AI Agents Need Field Input
AI agents are entering small business, but HVAC teams need field input first. A practical guide to microphone placement vs sealing trade-offs.

You can ship a useful AI agent for an HVAC shop only after you decide what counts as field input.
You know the moment. A return visit opens, the work order says “checked system,” and the service manager has to ask the tech what was actually checked at the unit, what the homeowner said, and why the decision was made.
Why the AI agent trend changes the hardware question
The Small Business & Entrepreneurship Council is right to point out that AI agents are moving into normal small-business operations. That matters. But in skilled trades, the bottleneck is not whether an agent can summarize, route, or draft.
The bottleneck is whether the agent receives the real job context before it has already evaporated.
Take a common anonymized case: a residential HVAC company using a field-service SaaS platform. ServiceTitan, Housecall Pro, Jobber, and Dynamics are good at workflow. They can hold the appointment, the invoice, the asset, the customer record, and the next task.
But they still depend on a human typing field reality into boxes after the attic is hot, the homeowner is waiting, and the tech is already thinking about the next stop.
Step one: define the input object
Do not define the product as audio. Define it as permitted work memory attached to a job.
- Customer words: what they described in their own language, searchable next visit.
- Technician observations: what was checked at the unit but never reached the work order.
- Decision context: why repair, monitor, quote, or escalate was chosen.
- Handoff facts: what the next tech or office reviewer needs without reconstructing the day.
That is the frame behind Hearit.ai HA-MIC01: not a recorder, not supervision, but a hands-free field input device designed to help permitted spoken work become service reports, work orders, and searchable Frontline Work Memory.
Pick the last return customer with a vague work order.
Without checking the system, what did your tech say about the unit, the homeowner’s concern, and the decision made on site? Now check the record. The gap is the product requirement.
Step two: choose the microphone trade-off early
For a wearable field voice product, microphone placement versus enclosure sealing is not a detail. It is a category decision.
There are three practical options.
- Open acoustic path near the chest or collar: better speech pickup and lower DSP burden. The cost is exposure: sweat, dust, lint, rain at the door, cleaning chemicals, and acoustic mesh contamination.

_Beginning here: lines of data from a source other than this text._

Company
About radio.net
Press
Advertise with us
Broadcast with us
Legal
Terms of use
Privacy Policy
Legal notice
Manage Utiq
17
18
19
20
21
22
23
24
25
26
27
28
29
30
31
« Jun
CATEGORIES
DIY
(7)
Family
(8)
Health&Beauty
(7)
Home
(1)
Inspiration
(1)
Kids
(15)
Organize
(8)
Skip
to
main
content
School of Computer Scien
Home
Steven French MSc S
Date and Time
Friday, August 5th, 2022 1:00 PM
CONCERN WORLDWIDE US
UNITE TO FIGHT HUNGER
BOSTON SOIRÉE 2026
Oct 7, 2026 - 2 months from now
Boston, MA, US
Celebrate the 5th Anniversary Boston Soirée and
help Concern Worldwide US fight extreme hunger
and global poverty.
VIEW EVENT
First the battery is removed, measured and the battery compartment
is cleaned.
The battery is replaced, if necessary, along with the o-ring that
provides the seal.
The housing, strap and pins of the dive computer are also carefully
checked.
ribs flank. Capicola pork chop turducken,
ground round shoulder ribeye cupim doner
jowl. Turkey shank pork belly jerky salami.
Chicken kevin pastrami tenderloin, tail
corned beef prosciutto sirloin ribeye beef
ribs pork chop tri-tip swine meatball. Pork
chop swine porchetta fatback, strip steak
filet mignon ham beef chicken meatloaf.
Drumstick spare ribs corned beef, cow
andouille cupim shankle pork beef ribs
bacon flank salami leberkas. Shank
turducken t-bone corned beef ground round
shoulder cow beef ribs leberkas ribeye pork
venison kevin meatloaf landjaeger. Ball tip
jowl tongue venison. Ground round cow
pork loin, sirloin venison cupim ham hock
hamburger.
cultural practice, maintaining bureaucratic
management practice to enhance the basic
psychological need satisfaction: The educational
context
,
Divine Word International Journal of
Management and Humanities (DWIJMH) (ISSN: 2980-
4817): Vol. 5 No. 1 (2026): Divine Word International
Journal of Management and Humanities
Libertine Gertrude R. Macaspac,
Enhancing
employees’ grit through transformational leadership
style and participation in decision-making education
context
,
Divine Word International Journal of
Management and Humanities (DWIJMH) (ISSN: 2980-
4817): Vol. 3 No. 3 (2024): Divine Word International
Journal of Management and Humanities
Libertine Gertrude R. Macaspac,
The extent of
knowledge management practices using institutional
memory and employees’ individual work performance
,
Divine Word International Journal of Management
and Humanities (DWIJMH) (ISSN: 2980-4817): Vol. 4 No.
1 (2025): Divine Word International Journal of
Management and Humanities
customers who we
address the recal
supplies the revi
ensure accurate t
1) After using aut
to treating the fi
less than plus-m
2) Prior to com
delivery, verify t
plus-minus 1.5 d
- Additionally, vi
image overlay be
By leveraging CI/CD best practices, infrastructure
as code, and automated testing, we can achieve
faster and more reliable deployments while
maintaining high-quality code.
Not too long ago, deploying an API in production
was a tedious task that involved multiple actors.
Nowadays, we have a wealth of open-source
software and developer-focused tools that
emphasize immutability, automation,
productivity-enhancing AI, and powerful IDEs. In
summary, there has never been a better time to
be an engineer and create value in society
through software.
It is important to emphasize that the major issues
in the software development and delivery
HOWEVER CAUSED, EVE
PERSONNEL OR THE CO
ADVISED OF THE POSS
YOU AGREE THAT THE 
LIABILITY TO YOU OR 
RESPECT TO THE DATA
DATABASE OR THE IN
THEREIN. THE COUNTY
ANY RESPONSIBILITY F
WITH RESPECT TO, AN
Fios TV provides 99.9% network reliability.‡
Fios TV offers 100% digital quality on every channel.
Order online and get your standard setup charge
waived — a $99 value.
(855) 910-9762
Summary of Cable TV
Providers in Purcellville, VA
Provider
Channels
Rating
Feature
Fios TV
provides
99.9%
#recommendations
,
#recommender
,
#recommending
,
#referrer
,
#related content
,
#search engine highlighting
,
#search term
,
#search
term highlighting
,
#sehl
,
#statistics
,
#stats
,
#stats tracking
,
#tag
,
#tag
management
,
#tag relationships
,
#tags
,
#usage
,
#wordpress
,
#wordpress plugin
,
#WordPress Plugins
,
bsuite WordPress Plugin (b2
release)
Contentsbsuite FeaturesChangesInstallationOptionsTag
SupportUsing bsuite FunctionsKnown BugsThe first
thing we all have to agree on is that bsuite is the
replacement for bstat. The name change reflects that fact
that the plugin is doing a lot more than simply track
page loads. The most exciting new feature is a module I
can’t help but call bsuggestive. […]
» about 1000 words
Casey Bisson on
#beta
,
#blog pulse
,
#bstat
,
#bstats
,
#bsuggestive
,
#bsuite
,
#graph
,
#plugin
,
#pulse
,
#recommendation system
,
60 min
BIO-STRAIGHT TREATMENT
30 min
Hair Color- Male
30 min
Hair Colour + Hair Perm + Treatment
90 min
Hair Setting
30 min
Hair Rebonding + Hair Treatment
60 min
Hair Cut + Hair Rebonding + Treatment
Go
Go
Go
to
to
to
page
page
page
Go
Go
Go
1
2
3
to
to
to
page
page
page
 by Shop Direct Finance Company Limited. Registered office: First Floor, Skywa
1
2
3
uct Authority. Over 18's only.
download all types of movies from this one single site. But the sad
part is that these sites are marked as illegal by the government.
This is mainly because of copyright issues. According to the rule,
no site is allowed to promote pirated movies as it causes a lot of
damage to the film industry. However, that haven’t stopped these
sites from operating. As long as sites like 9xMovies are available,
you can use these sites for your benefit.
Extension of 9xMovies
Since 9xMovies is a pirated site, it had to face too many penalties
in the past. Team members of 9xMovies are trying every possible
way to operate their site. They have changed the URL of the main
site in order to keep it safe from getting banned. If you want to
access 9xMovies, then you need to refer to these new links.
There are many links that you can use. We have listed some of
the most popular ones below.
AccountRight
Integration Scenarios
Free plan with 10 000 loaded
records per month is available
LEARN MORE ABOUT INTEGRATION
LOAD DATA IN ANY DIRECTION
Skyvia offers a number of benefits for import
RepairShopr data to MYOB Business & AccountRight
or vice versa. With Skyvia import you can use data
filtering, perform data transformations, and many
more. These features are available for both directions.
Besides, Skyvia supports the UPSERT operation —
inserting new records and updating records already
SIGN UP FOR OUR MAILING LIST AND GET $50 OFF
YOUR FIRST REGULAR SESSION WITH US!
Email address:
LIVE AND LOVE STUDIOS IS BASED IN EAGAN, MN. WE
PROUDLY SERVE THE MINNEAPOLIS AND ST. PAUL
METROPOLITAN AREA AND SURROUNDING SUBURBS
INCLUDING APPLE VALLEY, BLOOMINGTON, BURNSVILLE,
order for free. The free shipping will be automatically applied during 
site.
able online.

- Sealed or semi-sealed enclosure with a protected port: better mechanical protection and a cleaner industrial design. The cost is muffled consonants, more tuning work, tighter assembly control, and more risk that every unit sounds slightly different.
- Remote mic on a cable or connector: often the best position for voice. The cost is snag risk, connector fatigue, field replacement complexity, and more user behavior to control.
The right answer changes with the job. A crawlspace inspection, a furnace closet, a roof unit, and a customer doorway are different acoustic environments. PPE changes it. Clothing changes it. Whether the device is cleaned daily or thrown into a truck bin changes it.
“Reconstruction can get cheaper. Original field context does not come back.”
Step three: do not let EVT lie to DVT
A product team should separate learning stages cleanly. EVT should prove the acoustic geometry, consent indication, mounting behavior, and basic job mapping. DVT should stress the enclosure, cable routing, cleaning assumptions, and production materials. PVT should expose whether the factory can repeat the sound, not just assemble the shell.
The common mistake is freezing the enclosure because the demo sounds good in a conference room. Then the first realistic service environment turns the AI agent into a confident guesser.
The durable rule for product teams
If your small-business AI agent depends on field truth, the hardware specification is part of the agent design. Not an accessory. Not a peripheral. The input product decides what the model is allowed to know.
For the HVAC company in our case, the issue is not replacing its SaaS or replacing the technician. The issue is that the business already knew more than it recorded. The 30-year veteran’s pattern recognition, the homeowner’s exact description, and the reason behind the recommendation were present for a few minutes, then scattered.
Consent-first design matters here. Worker-controlled, transparent, work-only memory protects technician dignity while making the job record more useful for professional review.
If you are evaluating this category, start with a de-identified work order or service report and mark the fields your team finds hardest to fill accurately after the visit. That map is more valuable than a feature list. The AI agent will not know what the business knew; it will know what the product made available at the moment of work.